=== DATA LISTING ===

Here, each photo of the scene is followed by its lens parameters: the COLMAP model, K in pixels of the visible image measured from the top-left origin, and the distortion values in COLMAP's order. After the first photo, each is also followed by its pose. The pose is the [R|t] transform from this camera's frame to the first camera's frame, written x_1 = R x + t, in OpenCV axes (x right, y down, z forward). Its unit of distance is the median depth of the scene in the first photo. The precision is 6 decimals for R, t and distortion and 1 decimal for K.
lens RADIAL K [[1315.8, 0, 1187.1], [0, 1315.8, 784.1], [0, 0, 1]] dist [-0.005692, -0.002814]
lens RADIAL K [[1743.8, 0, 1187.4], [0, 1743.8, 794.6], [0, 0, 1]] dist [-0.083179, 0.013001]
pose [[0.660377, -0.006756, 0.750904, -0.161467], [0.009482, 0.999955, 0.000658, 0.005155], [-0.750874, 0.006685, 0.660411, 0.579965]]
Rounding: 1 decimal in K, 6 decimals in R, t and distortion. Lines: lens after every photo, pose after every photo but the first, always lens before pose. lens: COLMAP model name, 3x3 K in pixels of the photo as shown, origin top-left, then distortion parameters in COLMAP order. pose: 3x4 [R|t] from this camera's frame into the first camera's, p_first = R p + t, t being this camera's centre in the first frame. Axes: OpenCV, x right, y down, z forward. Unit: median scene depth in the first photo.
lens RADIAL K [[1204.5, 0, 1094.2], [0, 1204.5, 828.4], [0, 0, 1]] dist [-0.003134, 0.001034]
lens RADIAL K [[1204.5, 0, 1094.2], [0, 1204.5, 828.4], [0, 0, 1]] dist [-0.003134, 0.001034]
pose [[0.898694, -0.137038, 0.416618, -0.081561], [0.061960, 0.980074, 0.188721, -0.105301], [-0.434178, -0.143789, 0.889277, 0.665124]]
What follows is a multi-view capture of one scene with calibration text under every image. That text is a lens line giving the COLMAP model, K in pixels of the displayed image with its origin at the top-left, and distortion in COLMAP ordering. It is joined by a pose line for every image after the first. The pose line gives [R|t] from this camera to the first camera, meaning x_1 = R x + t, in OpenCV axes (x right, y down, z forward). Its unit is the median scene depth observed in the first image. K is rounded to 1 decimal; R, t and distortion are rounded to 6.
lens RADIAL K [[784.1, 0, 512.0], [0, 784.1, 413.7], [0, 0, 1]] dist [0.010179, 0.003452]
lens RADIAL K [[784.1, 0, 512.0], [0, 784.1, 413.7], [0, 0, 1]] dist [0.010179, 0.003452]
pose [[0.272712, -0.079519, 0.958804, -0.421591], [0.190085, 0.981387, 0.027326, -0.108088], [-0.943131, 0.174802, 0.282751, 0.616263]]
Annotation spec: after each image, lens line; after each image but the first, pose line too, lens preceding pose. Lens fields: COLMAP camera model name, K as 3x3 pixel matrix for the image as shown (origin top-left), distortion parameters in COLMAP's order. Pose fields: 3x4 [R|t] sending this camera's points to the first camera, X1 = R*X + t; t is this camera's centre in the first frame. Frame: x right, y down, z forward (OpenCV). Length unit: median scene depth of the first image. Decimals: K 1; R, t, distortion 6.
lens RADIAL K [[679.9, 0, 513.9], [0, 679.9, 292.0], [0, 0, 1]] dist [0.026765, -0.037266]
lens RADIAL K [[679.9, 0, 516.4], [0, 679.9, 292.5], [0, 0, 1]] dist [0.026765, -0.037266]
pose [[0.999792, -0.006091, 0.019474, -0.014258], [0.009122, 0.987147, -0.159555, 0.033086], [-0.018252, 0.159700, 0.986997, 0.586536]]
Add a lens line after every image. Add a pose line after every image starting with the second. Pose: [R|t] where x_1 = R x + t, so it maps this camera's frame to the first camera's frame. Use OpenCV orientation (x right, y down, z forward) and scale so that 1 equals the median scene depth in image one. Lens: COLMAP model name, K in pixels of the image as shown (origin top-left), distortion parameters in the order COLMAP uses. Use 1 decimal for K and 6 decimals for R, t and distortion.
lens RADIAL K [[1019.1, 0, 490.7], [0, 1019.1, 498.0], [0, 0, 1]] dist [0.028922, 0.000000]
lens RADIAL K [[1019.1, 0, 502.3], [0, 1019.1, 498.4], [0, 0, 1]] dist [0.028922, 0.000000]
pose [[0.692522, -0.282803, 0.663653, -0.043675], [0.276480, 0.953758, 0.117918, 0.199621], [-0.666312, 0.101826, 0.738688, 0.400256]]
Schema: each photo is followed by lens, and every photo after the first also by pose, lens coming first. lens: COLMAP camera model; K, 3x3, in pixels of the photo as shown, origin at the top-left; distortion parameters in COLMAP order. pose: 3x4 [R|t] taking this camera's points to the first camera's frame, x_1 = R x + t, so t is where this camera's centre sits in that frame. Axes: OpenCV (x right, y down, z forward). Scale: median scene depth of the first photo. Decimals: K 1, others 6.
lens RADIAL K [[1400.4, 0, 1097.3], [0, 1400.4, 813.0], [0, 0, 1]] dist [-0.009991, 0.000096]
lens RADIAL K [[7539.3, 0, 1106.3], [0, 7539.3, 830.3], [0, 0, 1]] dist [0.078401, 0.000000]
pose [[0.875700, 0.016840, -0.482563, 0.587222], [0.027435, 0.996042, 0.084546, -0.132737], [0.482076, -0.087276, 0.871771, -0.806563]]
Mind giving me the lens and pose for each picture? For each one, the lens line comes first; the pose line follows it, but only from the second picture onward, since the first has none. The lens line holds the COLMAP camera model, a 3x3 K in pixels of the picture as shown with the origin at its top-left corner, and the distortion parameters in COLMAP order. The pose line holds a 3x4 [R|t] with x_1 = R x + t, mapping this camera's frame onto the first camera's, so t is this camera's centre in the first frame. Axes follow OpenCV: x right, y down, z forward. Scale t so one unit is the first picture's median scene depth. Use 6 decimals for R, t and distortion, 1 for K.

===

WHAT THIS TASK INVOLVES: The response should consist of the entries, retyped exactly and in full.

EXERCISE OUTPUT:
Here, each photo of the scene is followed by its lens parameters: the COLMAP model, K in pixels of the visible image measured from the top-left origin, and the distortion values in COLMAP's order. After the first photo, each is also followed by its pose. The pose is the [R|t] transform from this camera's frame to the first camera's frame, written x_1 = R x + t, in OpenCV axes (x right, y down, z forward). Its unit of distance is the median depth of the scene in the first photo. The precision is 6 decimals for R, t and distortion and 1 decimal for K.
lens RADIAL K [[1315.8, 0, 1187.1], [0, 1315.8, 784.1], [0, 0, 1]] dist [-0.005692, -0.002814]
lens RADIAL K [[1743.8, 0, 1187.4], [0, 1743.8, 794.6], [0, 0, 1]] dist [-0.083179, 0.013001]
pose [[0.660377, -0.006756, 0.750904, -0.161467], [0.009482, 0.999955, 0.000658, 0.005155], [-0.750874, 0.006685, 0.660411, 0.579965]]
Rounding: 1 decimal in K, 6 decimals in R, t and distortion. Lines: lens after every photo, pose after every photo but the first, always lens before pose. lens: COLMAP model name, 3x3 K in pixels of the photo as shown, origin top-left, then distortion parameters in COLMAP order. pose: 3x4 [R|t] from this camera's frame into the first camera's, p_first = R p + t, t being this camera's centre in the first frame. Axes: OpenCV, x right, y down, z forward. Unit: median scene depth in the first photo.
lens RADIAL K [[1204.5, 0, 1094.2], [0, 1204.5, 828.4], [0, 0, 1]] dist [-0.003134, 0.001034]
lens RADIAL K [[1204.5, 0, 1094.2], [0, 1204.5, 828.4], [0, 0, 1]] dist [-0.003134, 0.001034]
pose [[0.898694, -0.137038, 0.416618, -0.081561], [0.061960, 0.980074, 0.188721, -0.105301], [-0.434178, -0.143789, 0.889277, 0.665124]]
What follows is a multi-view capture of one scene with calibration text under every image. That text is a lens line giving the COLMAP model, K in pixels of the displayed image with its origin at the top-left, and distortion in COLMAP ordering. It is joined by a pose line for every image after the first. The pose line gives [R|t] from this camera to the first camera, meaning x_1 = R x + t, in OpenCV axes (x right, y down, z forward). Its unit is the median scene depth observed in the first image. K is rounded to 1 decimal; R, t and distortion are rounded to 6.
lens RADIAL K [[784.1, 0, 512.0], [0, 784.1, 413.7], [0, 0, 1]] dist [0.010179, 0.003452]
lens RADIAL K [[784.1, 0, 512.0], [0, 784.1, 413.7], [0, 0, 1]] dist [0.010179, 0.003452]
pose [[0.272712, -0.079519, 0.958804, -0.421591], [0.190085, 0.981387, 0.027326, -0.108088], [-0.943131, 0.174802, 0.282751, 0.616263]]
Annotation spec: after each image, lens line; after each image but the first, pose line too, lens preceding pose. Lens fields: COLMAP camera model name, K as 3x3 pixel matrix for the image as shown (origin top-left), distortion parameters in COLMAP's order. Pose fields: 3x4 [R|t] sending this camera's points to the first camera, X1 = R*X + t; t is this camera's centre in the first frame. Frame: x right, y down, z forward (OpenCV). Length unit: median scene depth of the first image. Decimals: K 1; R, t, distortion 6.
lens RADIAL K [[679.9, 0, 513.9], [0, 679.9, 292.0], [0, 0, 1]] dist [0.026765, -0.037266]
lens RADIAL K [[679.9, 0, 516.4], [0, 679.9, 292.5], [0, 0, 1]] dist [0.026765, -0.037266]
pose [[0.999792, -0.006091, 0.019474, -0.014258], [0.009122, 0.987147, -0.159555, 0.033086], [-0.018252, 0.159700, 0.986997, 0.586536]]
Add a lens line after every image. Add a pose line after every image starting with the second. Pose: [R|t] where x_1 = R x + t, so it maps this camera's frame to the first camera's frame. Use OpenCV orientation (x right, y down, z forward) and scale so that 1 equals the median scene depth in image one. Lens: COLMAP model name, K in pixels of the image as shown (origin top-left), distortion parameters in the order COLMAP uses. Use 1 decimal for K and 6 decimals for R, t and distortion.
lens RADIAL K [[1019.1, 0, 490.7], [0, 1019.1, 498.0], [0, 0, 1]] dist [0.028922, 0.000000]
lens RADIAL K [[1019.1, 0, 502.3], [0, 1019.1, 498.4], [0, 0, 1]] dist [0.028922, 0.000000]
pose [[0.692522, -0.282803, 0.663653, -0.043675], [0.276480, 0.953758, 0.117918, 0.199621], [-0.666312, 0.101826, 0.738688, 0.400256]]
Schema: each photo is followed by lens, and every photo after the first also by pose, lens coming first. lens: COLMAP camera model; K, 3x3, in pixels of the photo as shown, origin at the top-left; distortion parameters in COLMAP order. pose: 3x4 [R|t] taking this camera's points to the first camera's frame, x_1 = R x + t, so t is where this camera's centre sits in that frame. Axes: OpenCV (x right, y down, z forward). Scale: median scene depth of the first photo. Decimals: K 1, others 6.
lens RADIAL K [[1400.4, 0, 1097.3], [0, 1400.4, 813.0], [0, 0, 1]] dist [-0.009991, 0.000096]
lens RADIAL K [[7539.3, 0, 1106.3], [0, 7539.3, 830.3], [0, 0, 1]] dist [0.078401, 0.000000]
pose [[0.875700, 0.016840, -0.482563, 0.587222], [0.027435, 0.996042, 0.084546, -0.132737], [0.482076, -0.087276, 0.871771, -0.806563]]
Mind giving me the lens and pose for each picture? For each one, the lens line comes first; the pose line follows it, but only from the second picture onward, since the first has none. The lens line holds the COLMAP camera model, a 3x3 K in pixels of the picture as shown with the origin at its top-left corner, and the distortion parameters in COLMAP order. The pose line holds a 3x4 [R|t] with x_1 = R x + t, mapping this camera's frame onto the first camera's, so t is this camera's centre in the first frame. Axes follow OpenCV: x right, y down, z forward. Scale t so one unit is the first picture's median scene depth. Use 6 decimals for R, t and distortion, 1 for K.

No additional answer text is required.